Source texts of formatted documents
+ + + + + + +
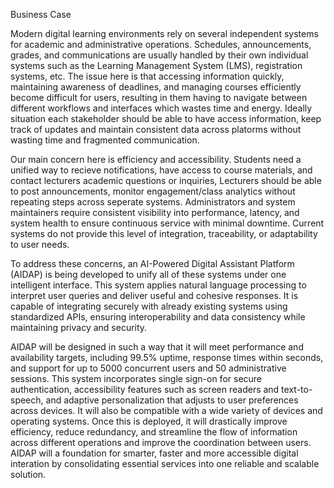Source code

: Business Case

Modern digital learning environments rely on several independent systems for academic and administrative operations. Schedules, announcements, grades, and communications are usually handled by their own individual systems such as the Learning Management System (LMS), registration systems, etc. The issue here is that accessing information quickly, maintaining awareness of deadlines, and managing courses efficiently become difficult for users, resulting in them having to navigate between different workflows and interfaces which wastes time and energy. Ideally situation each stakeholder should be able to have access information, keep track of updates and maintain consistent data across platorms without wasting time and fragmented communication.

Our main concern here is efficiency and accessibility. Students need a unified way to recieve notifications, have access to course materials, and contact lecturers academic questions or inquiries, Lecturers should be able to post announcements, monitor engagement/class analytics without repeating steps across seperate systems. Administrators and system maintainers require consistent visibility into performance, latency, and system health to ensure continuous service with minimal downtime. Current systems do not provide this level of integration, traceability, or adaptability to user needs.

To address these concerns, an AI-Powered Digital Assistant Platform (AIDAP) is being developed to unify all of these systems under one intelligent interface. This system applies natural language processing to interpret user queries and deliver useful and cohesive responses. It is capable of integrating securely with already existing systems using standardized APIs, ensuring interoperability and data consistency while maintaining privacy and security.

AIDAP will be designed in such a way that it will meet performance and availability targets, including 99.5% uptime, response times within seconds, and support for up to 5000 concurrent users and 50 administrative sessions. This system incorporates single sign-on for secure authentication, accessibility features such as screen readers and text-to-speech, and adaptive personalization that adjusts to user preferences across devices. It will also be compatible with a wide variety of devices and operating systems. Once this is deployed, it will drastically improve efficiency, reduce redundancy, and streamline the flow of information across different operations and improve the coordination between users. AIDAP will a foundation for smarter, faster and more accessible digital interation by consolidating essential services into one reliable and scalable solution.



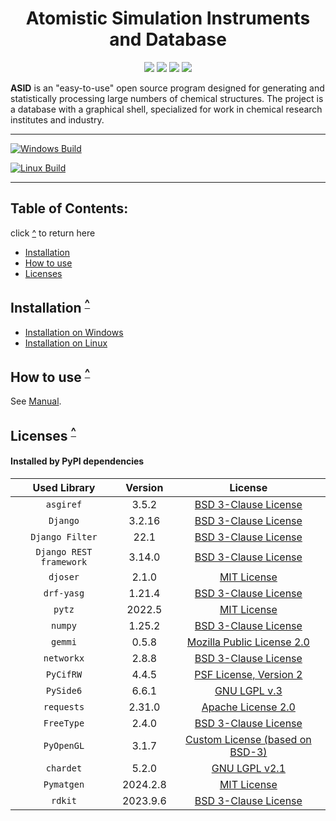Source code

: <h1 align="center">Atomistic Simulation Instruments and Database</h1>

<p align="center">
	<a href=https://github.com/ASID-Production/ASID/releases/latest><img src=https://img.shields.io/github/v/release/ASID-Production/ASID?sort=date&style=plastic&color=brightgreen></a>
	<img src=https://img.shields.io/badge/C++-14-blue.svg?style=plastic>
  <img src=https://img.shields.io/badge/Python-3.10-blue.svg?style=plastic>
  <img src=https://img.shields.io/badge/Django-3.2.16-blue.svg?style=plastic>
</p>

__ASID__ is an "easy-to-use" open source program designed for generating and statistically processing large numbers of chemical structures.
The project is a database with a graphical shell, specialized for work in chemical research institutes and industry.

------------

[![Windows Build](https://github.com/ASID-Production/ASID/actions/workflows/cmake-windows.yml/badge.svg)](https://github.com/ASID-Production/ASID/actions/workflows/cmake-windows.yml)

[![Linux Build](https://github.com/ASID-Production/ASID/actions/workflows/cmake-linux.yml/badge.svg)](https://github.com/ASID-Production/ASID/actions/workflows/cmake-linux.yml)

------------

<a name="top"></a>
## Table of Contents: 
click [^](#top) to return here
* [Installation](#Installation)
* [How to use](#HowToUse)
* [Licenses](#Licenses)

<a name="Installation"></a>
## Installation <sup>[^](#top)</sup>
* [Installation on Windows](/docs/Install_on_Windows.md)
* [Installation on Linux](/docs/Install_on_Linux.md)

<a name="HowToUse"></a>
## How to use <sup>[^](#top)</sup>
See [Manual](/docs/Manual.md).

<a name="Licenses"></a>
## Licenses <sup>[^](#top)</sup>

#### Installed by PyPI dependencies
|      Used Library       | Version  | License               |
|:-----------------------:|:--------:|:---------------------:|
|        `asgiref`        |  3.5.2   | [BSD 3-Clause License](https://github.com/django/asgiref/blob/main/LICENSE) |    
|        `Django`         |  3.2.16  | [BSD 3-Clause License](https://github.com/django/django/blob/main/LICENSE) |
|     `Django Filter`     |   22.1   | [BSD 3-Clause License](https://github.com/carltongibson/django-filter/blob/main/LICENSE) |
| `Django REST framework` |  3.14.0  | [BSD 3-Clause License](https://github.com/encode/django-rest-framework/blob/master/LICENSE.md) |
|        `djoser`         |  2.1.0   | [MIT License](https://github.com/sunscrapers/djoser/blob/master/LICENSE) |
|       `drf-yasg`        |  1.21.4  | [BSD 3-Clause License](https://github.com/axnsan12/drf-yasg/blob/master/LICENSE.rst) |
|         `pytz`          |  2022.5  | [MIT License](https://github.com/newvem/pytz/blob/master/LICENSE.txt) |
|         `numpy`         |  1.25.2  | [BSD 3-Clause License](https://github.com/numpy/numpy/blob/main/LICENSE.txt) |
|         `gemmi`         |  0.5.8   | [Mozilla Public License 2.0](https://github.com/project-gemmi/gemmi/blob/master/LICENSE.txt) |
|       `networkx`        |  2.8.8   | [BSD 3-Clause License](https://github.com/networkx/networkx/blob/main/LICENSE.txt) |
|        `PyCifRW`        |  4.4.5   | [PSF License, Version 2](https://github.com/jamesrhester/pycifrw/blob/development/LICENSE) |
|        `PySide6`        |  6.6.1   | [GNU LGPL v.3](https://doc.qt.io/qt-6/lgpl.html) |
|       `requests`        |  2.31.0  | [Apache License 2.0](https://github.com/psf/requests/blob/main/LICENSE) |
|       `FreeType`        |  2.4.0   | [BSD 3-Clause License](https://github.com/rougier/freetype-py/blob/master/LICENSE.txt) |
|       `PyOpenGL`        |  3.1.7   | [Custom License (based on BSD-3)](https://github.com/Distrotech/PyOpenGL/blob/master/license.txt) |
|        `chardet`        |  5.2.0   | [GNU LGPL v2.1](https://github.com/chardet/chardet/blob/main/LICENSE) |
|       `Pymatgen`        | 2024.2.8 | [MIT License](https://github.com/materialsproject/pymatgen/blob/master/LICENSE) |
|       `rdkit`        | 2023.9.6 | [BSD 3-Clause License](https://github.com/rdkit/rdkit/blob/master/license.txt) |
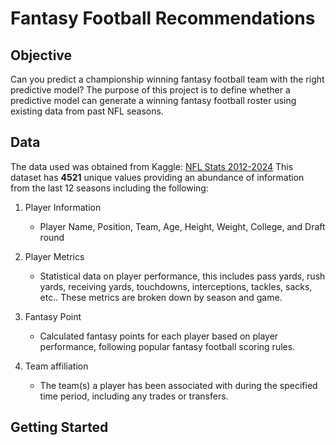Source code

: # Fantasy Football Recommendations

## Objective
Can you predict a championship winning fantasy football team with the right predictive model? 
The purpose of this project is to define whether a predictive model can generate a winning fantasy football roster using existing data from past NFL seasons. 

## Data
The data used was obtained from Kaggle: [NFL Stats 2012-2024](https://www.kaggle.com/datasets/philiphyde1/nfl-stats-1999-2022)
This dataset has **4521** unique values providing an abundance of information from the last 12 seasons including the following:

1. Player Information
   - Player Name, Position, Team, Age, Height, Weight, College, and Draft round
    
2. Player Metrics
   - Statistical data on player performance, this includes pass yards, rush yards, receiving yards, touchdowns, interceptions, tackles, sacks, etc.. These metrics are broken down by season and game.

3. Fantasy Point
   - Calculated fantasy points for each player based on player performance, following popular fantasy football scoring rules.

4. Team affiliation
   -  The team(s) a player has been associated with during the specified time period, including any trades or transfers.
  
## Getting Started
  

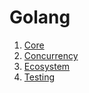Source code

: # Golang
1. [Core](info/core.md)
2. [Concurrency](info/concurrency.md)
3. [Ecosystem](info/ecosystem.md)
4. [Testing](info/testing.md)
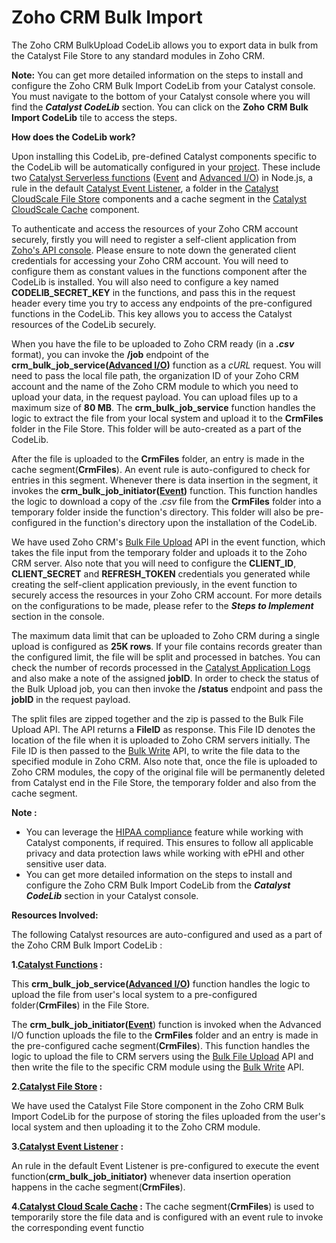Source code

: # Zoho CRM Bulk Import

The Zoho CRM BulkUpload CodeLib allows you to export data in bulk from the Catalyst File Store to any standard modules in Zoho CRM.

**Note:** You can get more detailed information on the steps to install and configure the Zoho CRM Bulk Import CodeLib from your Catalyst console. You must navigate to the bottom of your Catalyst console where you will find the **_Catalyst CodeLib_** section. You can click on the **Zoho** **CRM Bulk Import CodeLib** tile to access the steps.

**How does the CodeLib work?**

Upon installing this CodeLib, pre-defined Catalyst components specific to the CodeLib will be automatically configured in your [project]([https://console.catalyst.zoho.com/baas/index]()). These include two [Catalyst Serverless functions](https://catalyst.zoho.com/help/functions.html) ([Event](https://catalyst.zoho.com/help/event-functions.html) and [Advanced I/O](https://catalyst.zoho.com/help/advancedio-functions.html)) in Node.js, a rule in the default [Catalyst Event Listener](https://catalyst.zoho.com/help/event-listeners.html), a folder in the [Catalyst CloudScale File Store](https://catalyst.zoho.com/help/file-store.html) components and a cache segment in the [Catalyst CloudScale Cache](https://catalyst.zoho.com/help/cache.html) component.

To authenticate and access the resources of your Zoho CRM account securely, firstly you will need to register a self-client application from [Zoho's API console](https://catalyst.zoho.com/help/api/introduction/overview.html). Please ensure to note down the generated client credentials for accessing your Zoho CRM account. You will need to configure them as constant values in the functions component after the CodeLib is installed. You will also need to configure a key named **CODELIB_SECRET_KEY** in the functions, and pass this in the request header every time you try to access any endpoints of the pre-configured functions in the CodeLib. This key allows you to access the Catalyst resources of the CodeLib securely.

When you have the file to be uploaded to Zoho CRM ready (in a **_.csv_** format), you can invoke the **/job** endpoint of the **crm_bulk_job_service([Advanced I/O](https://catalyst.zoho.com/help/advancedio-functions.html))** function as a _cURL_ request. You will need to pass the local file path, the organization ID of your Zoho CRM account and the name of the Zoho CRM module to which you need to upload your data, in the request payload. You can upload files up to a maximum size of **80 MB**. The **crm_bulk_job_service** function handles the logic to extract the file from your local system and upload it to the **CrmFiles** folder in the File Store. This folder will be auto-created as a part of the CodeLib.

After the file is uploaded to the **CrmFiles** folder, an entry is made in the cache segment(**CrmFiles**). An event rule is auto-configured to check for entries in this segment. Whenever there is data insertion in the segment, it invokes the **crm_bulk_job_initiator([Event](https://catalyst.zoho.com/help/event-functions.html))** function. This function handles the logic to download a copy of the ._csv_ file from the **CrmFiles** folder into a temporary folder inside the function's directory. This folder will also be pre-configured in the function's directory upon the installation of the CodeLib.

We have used Zoho CRM's [Bulk File Upload](https://www.zoho.com/crm/developer/docs/api/v3/bulk-write/upload-file.html) API in the event function, which takes the file input from the temporary folder and uploads it to the Zoho CRM server. Also note that you will need to configure the **CLIENT_ID**, **CLIENT_SECRET** and **REFRESH_TOKEN** credentials you generated while creating the self-client application previously, in the event function to securely access the resources in your Zoho CRM account. For more details on the configurations to be made, please refer to the **_Steps to Implement_** section in the console.

The maximum data limit that can be uploaded to Zoho CRM during a single upload is configured as **25K rows**. If your file contains records greater than the configured limit, the file will be split and processed in batches. You can check the number of records processed in the [Catalyst Application Logs](https://catalyst.zoho.com/help/logs.html) and also make a note of the assigned **jobID**. In order to check the status of the Bulk Upload job, you can then invoke the **/status** endpoint and pass the **jobID** in the request payload.

The split files are zipped together and the zip is passed to the Bulk File Upload API. The API returns a **FileID** as response. This File ID denotes the location of the file when it is uploaded to Zoho CRM servers initially. The File ID is then passed to the [Bulk Write](https://www.zoho.com/crm/developer/docs/api/v3/bulk-write/create-job.html) API, to write the file data to the specified module in Zoho CRM. Also note that, once the file is uploaded to Zoho CRM modules, the copy of the original file will be permanently deleted from Catalyst end in the File Store, the temporary folder and also from the cache segment.

**Note :**

- You can leverage the [HIPAA compliance](https://catalyst.zoho.com/help/hipaa-compliance.html) feature while working with Catalyst components, if required. This ensures to follow all applicable privacy and data protection laws while working with ePHI and other sensitive user data.
- You can get more detailed information on the steps to install and configure the Zoho CRM Bulk Import CodeLib from the **_Catalyst CodeLib_** section in your Catalyst console.

**Resources Involved:**

The following Catalyst resources are auto-configured and used as a part of the Zoho CRM Bulk Import CodeLib :

**1.[Catalyst Functions](https://catalyst.zoho.com/help/functions.html) :**

This **crm_bulk_job_service([Advanced I/O](https://catalyst.zoho.com/help/advancedio-functions.html))** function handles the logic to upload the file from user's local system to a pre-configured folder(**CrmFiles**) in the File Store.

The **crm_bulk_job_initiator([Event](https://catalyst.zoho.com/help/event-functions.html)**) function is invoked when the Advanced I/O function uploads the file to the **CrmFiles** folder and an entry is made in the pre-configured cache segment(**CrmFiles**). This function handles the logic to upload the file to CRM servers using the [Bulk File Upload](https://www.zoho.com/crm/developer/docs/api/v3/bulk-write/upload-file.html) API and then write the file to the specific CRM module using the [Bulk Write](https://www.zoho.com/crm/developer/docs/api/v3/bulk-write/create-job.html) API.

**2.[Catalyst File Store](https://catalyst.zoho.com/help/file-store.html) :**

We have used the Catalyst File Store component in the Zoho CRM Bulk Import CodeLib for the purpose of storing the files uploaded from the user's local system and then uploading it to the Zoho CRM module.

**3.[Catalyst Event Listener](https://catalyst.zoho.com/help/event-listeners.html) :**

An rule in the default Event Listener is pre-configured to execute the event function(**crm_bulk_job_initiator)** whenever data insertion operation happens in the cache segment(**CrmFiles**).

**4.[Catalyst Cloud Scale Cache](https://catalyst.zoho.com/help/cache.html) :** The cache segment(**CrmFiles**) is used to temporarily store the file data and is configured with an event rule to invoke the corresponding event functio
+ + + + + + +
Description of the task:
Out of the data above, transcribe exactly and only the lines starting with the line that has "- You can get" and going on through the line that has "The following Catalyst", both included.

Result of the task:
- You can get more detailed information on the steps to install and configure the Zoho CRM Bulk Import CodeLib from the **_Catalyst CodeLib_** section in your Catalyst console.

**Resources Involved:**

The following Catalyst resources are auto-configured and used as a part of the Zoho CRM Bulk Import CodeLib :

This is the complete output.